I could see myself using this daily also for similar things..
I work in IT not that I do much Techie work any more, but it does happen from time to time and if I am found on one of our sites and I dont have the usual tools to effect a repair on PCs.. well the leatherman has just about all you would need for basic computer repair work, and basic electrical work (which I also do from time to time) even do a bit of cabling both electrical and Network related in my day to day work.

----------


## randyt

Zachary Fowler has one that he modified for when he went on the Alone show. It seems like a good option

----------


## Antonyraison

> Zachary Fowler has one that he modified for when he went on the Alone show. It seems like a good option


Very true and boy did he make good use of it....

----------


## randyt

here is a multi tool that had belonged to my father

Guests can not see images in the messages. Please register in the forum.

----------


## Antonyraison

> here is a multi tool that had belonged to my father
> 
> Guests can not see images in the messages. Please register in the forum.


That is soooo coool.

----------


## Rick

Don't encourage him. No one person should have that much cool stuff.

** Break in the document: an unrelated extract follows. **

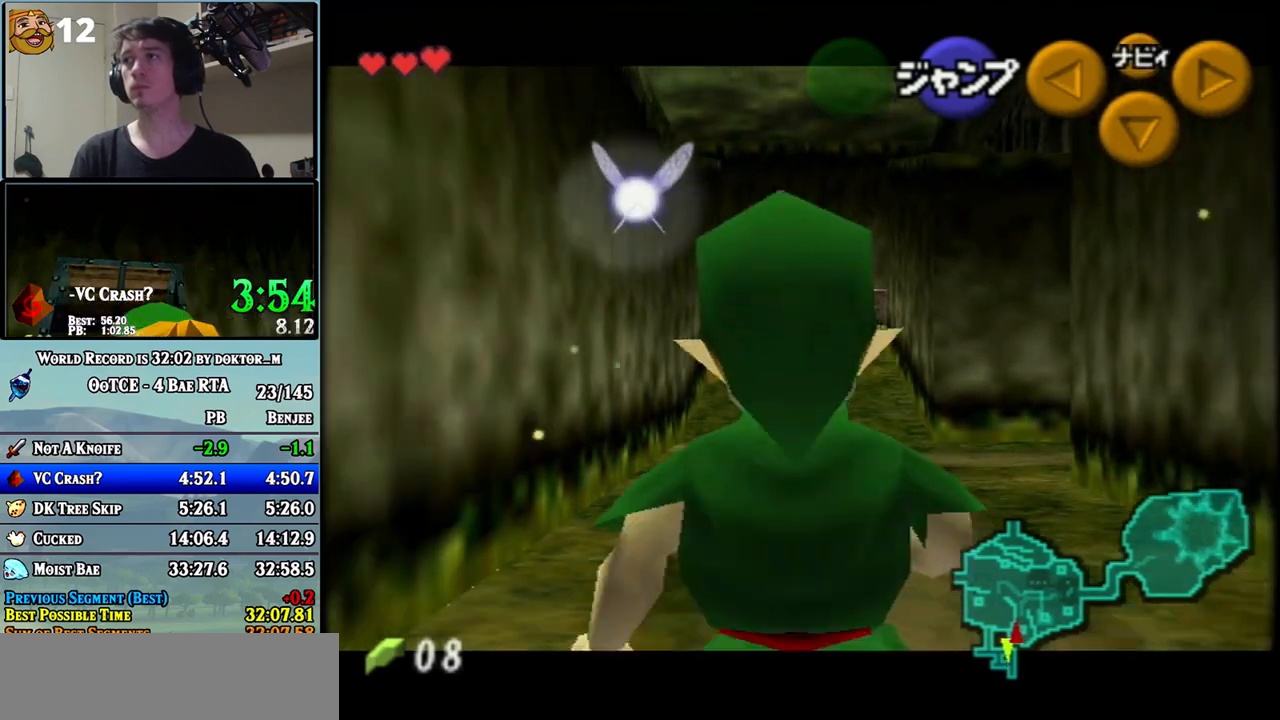
{"buttons": ["A", "L1"], "left_stick": "right", "events": [[150, "A", "down"], [150, "left_stick", "right"], [250, "A", "up"], [500, "A", "down"]]}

Guests can not see images in the messages. Please register in the forum.

----------


## chiggersngrits

I keep a Wave in the truck and carry a Micra. Probably use needle nose pliers the most on the Wave. The Micra sees a lot of finger nail work, but I need to get a new one because I fouled up the scissors using them to strip wire. I should have known better cause one of the worse woopings  I ever got was for using momma's good sewing scissors to cut wire.

----------


## Antonyraison

I finally decided on the Rebar, which is a slightly more compact version of the super tool
Seems like about the best given price and features, and a really nice size that is not overly heavy to EDC.
36682612_10156328055160320_4411116354283765760_n.jpg

----------


## Seniorman

I've been using a Gerber Multi-Tool for years.  I've never had any trouble with it.

S.M.

----------